There are notable differences between the type strain and the strains isolated in this study. The type strain WK1.1f contains a phosphonate transporter and genes for breaking carbon-phosphate bonds. It also possesses genes necessary for nitrogen fixation and has been demonstrated to be capable of symbiotic nitrogen fixation (Beukes et al., 2019). We note that the majority of the genes associated with nitrogen fixation are located on the third replicon (Figure 6). Additionally, the annotated genome predicts that strains SI01, SI02, SI04, SI07, SI08, and SI09 are capable of performing mixed acid fermentation to produce lactate.

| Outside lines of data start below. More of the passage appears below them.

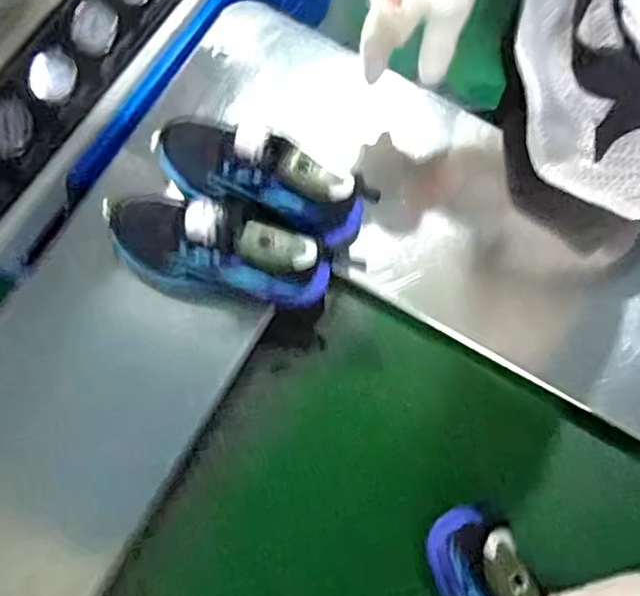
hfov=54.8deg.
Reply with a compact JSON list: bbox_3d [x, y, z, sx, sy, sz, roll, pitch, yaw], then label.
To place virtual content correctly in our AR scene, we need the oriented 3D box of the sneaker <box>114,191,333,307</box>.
[{"bbox_3d":[-0.086,-0.054,0.596,0.238,0.112,0.104,4,77,1],"label":"sneaker"}]

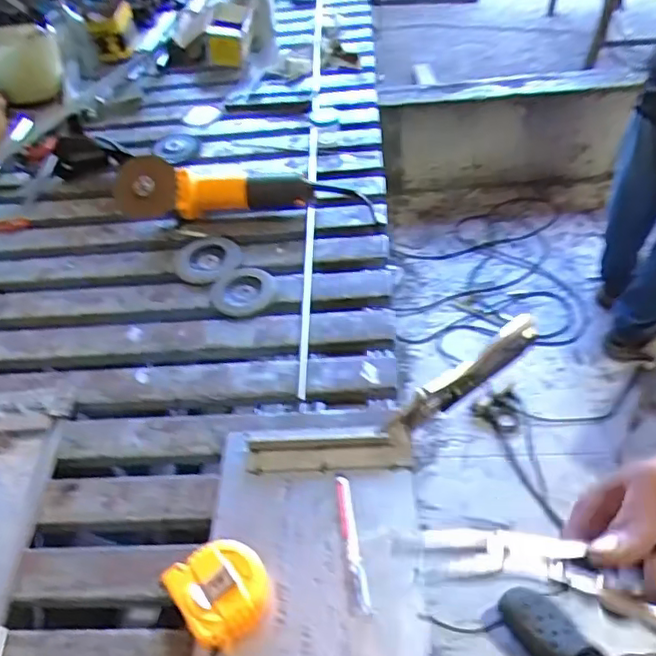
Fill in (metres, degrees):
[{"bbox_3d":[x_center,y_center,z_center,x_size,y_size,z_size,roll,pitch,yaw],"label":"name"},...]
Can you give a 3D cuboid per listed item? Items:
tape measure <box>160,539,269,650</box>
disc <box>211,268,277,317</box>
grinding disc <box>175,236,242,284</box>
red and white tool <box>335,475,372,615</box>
[{"bbox_3d":[-0.093,0.232,0.537,0.074,0.044,0.081,-33,52,-22],"label":"tape measure"},{"bbox_3d":[-0.116,-0.055,0.824,0.085,0.012,0.078,-3,47,4],"label":"disc"},{"bbox_3d":[-0.173,-0.100,0.874,0.092,0.008,0.092,-4,47,3],"label":"grinding disc"},{"bbox_3d":[0.020,0.200,0.572,0.018,0.013,0.127,-9,47,-1],"label":"red and white tool"}]

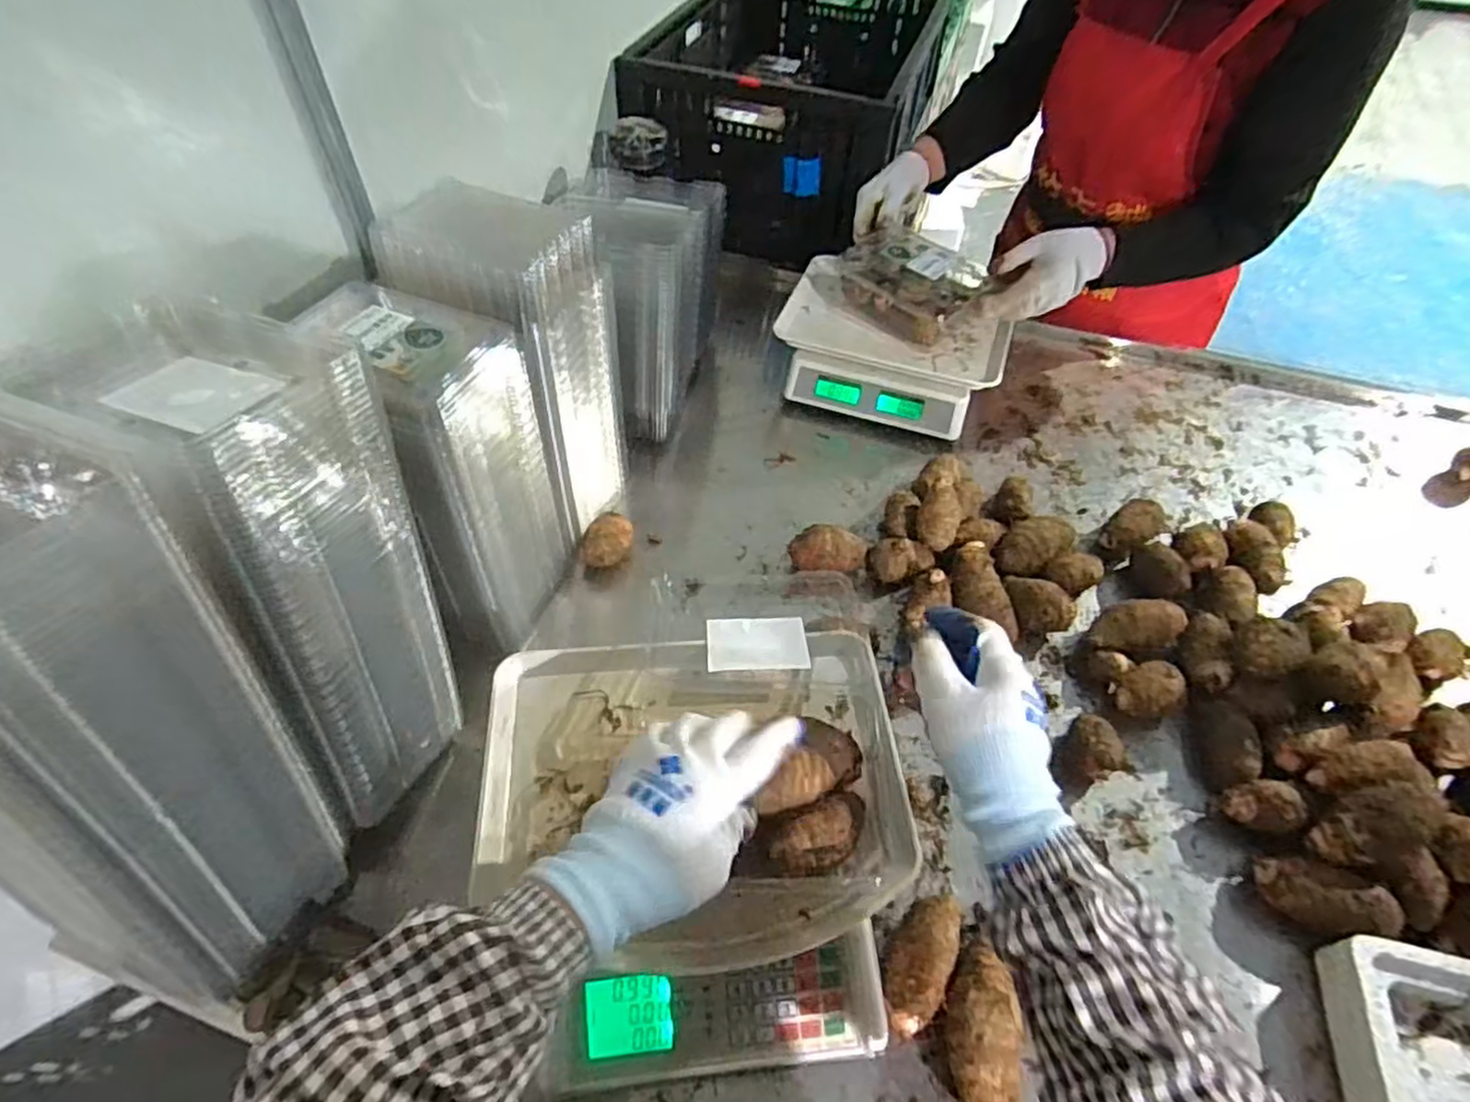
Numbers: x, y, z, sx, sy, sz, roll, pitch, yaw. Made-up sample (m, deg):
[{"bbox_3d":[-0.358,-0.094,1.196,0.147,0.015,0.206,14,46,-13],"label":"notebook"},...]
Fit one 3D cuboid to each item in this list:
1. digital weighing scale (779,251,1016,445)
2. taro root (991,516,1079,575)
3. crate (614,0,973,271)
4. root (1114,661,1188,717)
[{"bbox_3d":[0.200,-0.255,0.954,0.277,0.105,0.202,17,53,12],"label":"digital weighing scale"},{"bbox_3d":[0.317,0.003,0.788,0.064,0.050,0.079,35,59,23],"label":"taro root"},{"bbox_3d":[0.117,-0.788,1.253,0.389,0.219,0.682,16,53,11],"label":"crate"},{"bbox_3d":[0.388,0.135,0.689,0.056,0.051,0.046,-25,57,-20],"label":"root"}]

Although many plant growth-promoting bacteria have been reported (Abou Jaoudé et al., 2024; Khoso et al., 2024), very little is known about the molecular basis for their ability to promote plant growth. Several genes have been correlated with plant growth promotion, including pyrroloquinoline quinone encoding genes (pqq), nifHDK, which encodes nitrogenase, acdS, which encodes 1-aminocyclopropane-1-carboxylic acid (ACC) deaminase, hcnABC, which encode enzymes that produce hydrogen cyanide; phlABCD, which encode genes necessary for the biosynthesis of 2,4-diacetylphloroglucinol, and budABC, which has been shown to affect stomatal activity (Bruto et al., 2014). To determine if any of these might be present, the genomes of each strain were queried for their presence. The results show that all the strains contained pqqBCDE, hcnABC, and acdS. The strains appeared to contain two genes necessary for the synthesis of acetoin/2,3-butanediol but were missing the initial step of the pathway. The strains did not contain genes indicative of nitrogenase or 2,4-diacetylphloroglucinol (Table 3).